Objective. Free-form text describing the goal. This is the prompt the agent is given on the root Implement node.

Agent. A coding CLI from the list of agents detected on the system at startup.

Auto mode. Runs the agent in its bypass-permissions mode. When enabled, an additional Auto-terminate timeout field controls how long Prisma waits without observed terminal activity before treating the agent as done.

Upload artifacts to collection. Available only when the user is signed into a LUML account. Selecting an Orbit and a Collection enables artifact uploads: each Run node that produces a .prisma/artifact.luml file in its worktree has that file uploaded to the chosen collection, with the experiment metadata attached. The active organization is taken from the current LUML session. When upload is disabled, artifacts remain only on the local machine and can be inspected through the luml-inspect CLI.

The form also exposes a set of advanced options.

The run command is the shell command executed by every Run node. It defaults to uv run main.py, which assumes a pyproject.toml-managed project at the worktree root. The command should rarely be changed; the agent's objective should reference an alternative entrypoint when one is required.

Max depth caps how far the tree can branch from the root, counted in Run nodes. Max debug retries caps how many sequential Debug nodes can be spawned for a single failing branch. Max fork children caps how many proposals a Fork node can produce. Concurrency controls how many nodes execute in parallel.

Each phase has its own timeout. Implement timeout defaults to 3600 seconds. Run timeout defaults to 0, which means no limit. Debug timeout defaults to 1800. Fork timeout defaults to 1200.

Agent Contract

The agent is given a working directory inside a Git worktree and a .prisma/ directory it is expected to use as a scratchpad and reporting channel. The full contract — including the schema for .prisma/result.json, conventions for .prisma/fork.json, the location of the experiment database, and the luml-inspect CLI for exploring it — is shipped with the package as luml_prisma/data/guide.md. The same file is provided to the agent at run time, so the model and the runtime share a single source of truth.

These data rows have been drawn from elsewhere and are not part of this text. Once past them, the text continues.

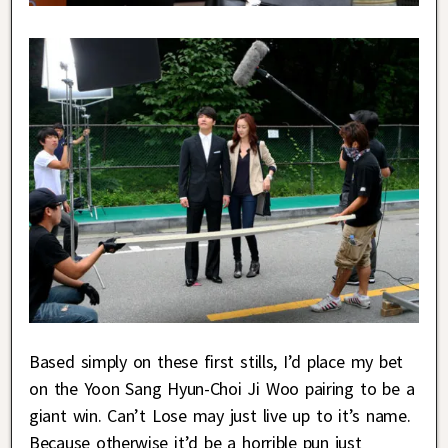
Based simply on these first stills, I’d place my bet
on the Yoon Sang Hyun-Choi Ji Woo pairing to be a
giant win. Can’t Lose may just live up to it’s name.
Because otherwise it’d be a horrible pun just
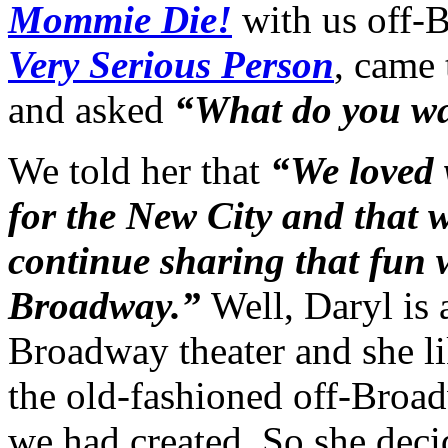
Mommie Die!
with us off-
Very Serious Person
, came 
and asked
“What do you wan
We told her that
“We loved 
for the New City and that 
continue sharing that fun 
Broadway.”
Well, Daryl is 
Broadway theater and she l
the old-fashioned off-Broa
we had created. So she deci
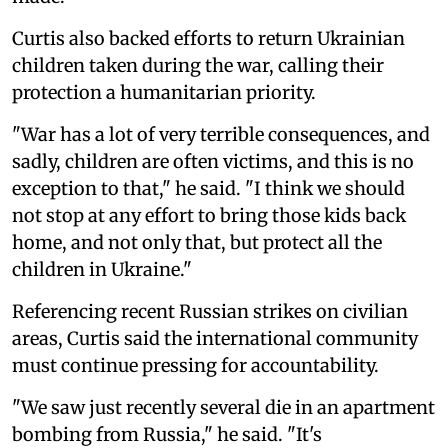
Curtis also backed efforts to return Ukrainian
children taken during the war, calling their
protection a humanitarian priority.
"War has a lot of very terrible consequences, and
sadly, children are often victims, and this is no
exception to that," he said. "I think we should
not stop at any effort to bring those kids back
home, and not only that, but protect all the
children in Ukraine."
Referencing recent Russian strikes on civilian
areas, Curtis said the international community
must continue pressing for accountability.
"We saw just recently several die in an apartment
bombing from Russia," he said. "It's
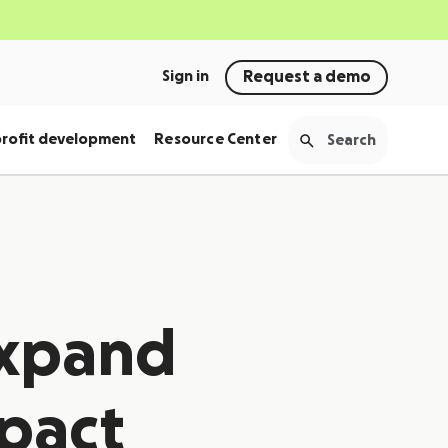
Sign in
Request a demo
rofit development
Resource Center
expand
mpact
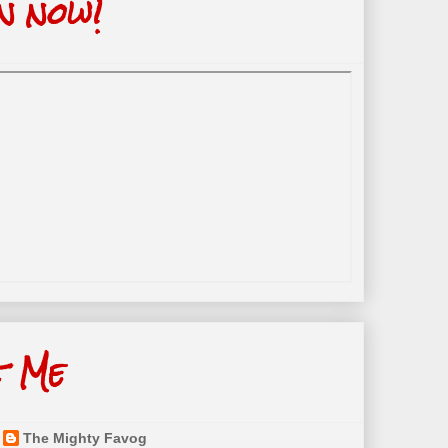
n now!
t Me
The Mighty Favog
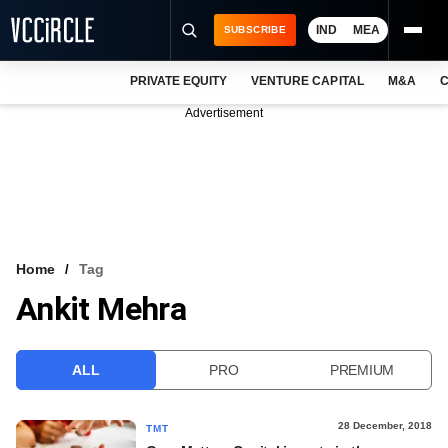
IND
MEA
SUBSCRIBE
PRIVATE EQUITY
VENTURE CAPITAL
M&A
C
NEWS
Advertisement
EVENTS
TRAININGS
PRO EXCLUSIVES
RESEARCH REPORTS
Home
Tag
Ankit Mehra
VCC INTELLIGENCE
FREE NEWSLETTER
ALL
PRO
PREMIUM
LOGIN
28 December, 2018
TMT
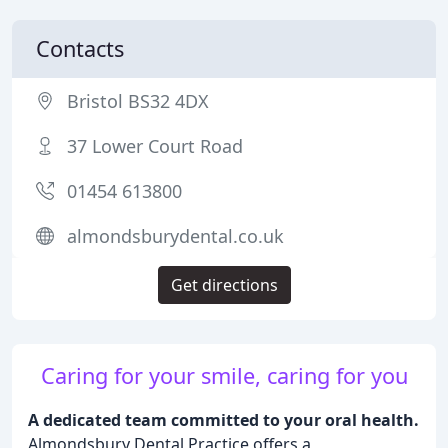
Contacts
Bristol BS32 4DX
37 Lower Court Road
01454 613800
almondsburydental.co.uk
Get directions
Caring for your smile, caring for you
A dedicated team committed to your oral health.
Almondsbury Dental Practice offers a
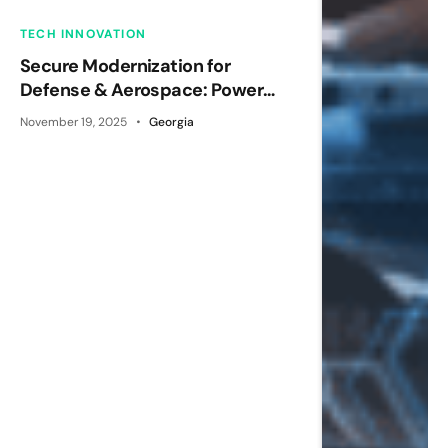
TECH INNOVATION
Secure Modernization for
Defense & Aerospace: Power
Platform Done Right
November 19, 2025
Georgia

The training code is expected to integrate with the luml-sdk ExperimentTracker, which writes per-step parameters and metrics to a shared SQLite database under ~/.prisma/experiments/. The bundled luml-inspect CLI reads that database and supports listing, inspecting, and comparing experiments across runs.

Merging

A finished workflow has a best node: the leaf whose recorded metric is highest. Merging a workflow merges the best leaf's branch into the base branch. Branches associated with other leaves and intermediate nodes are not merged automatically, but they remain available in the repository under the prisma/ prefix and can be inspected, compared, or merged manually if needed. The Merge action is enabled only once the workflow's status is succeeded and a best node has been identified.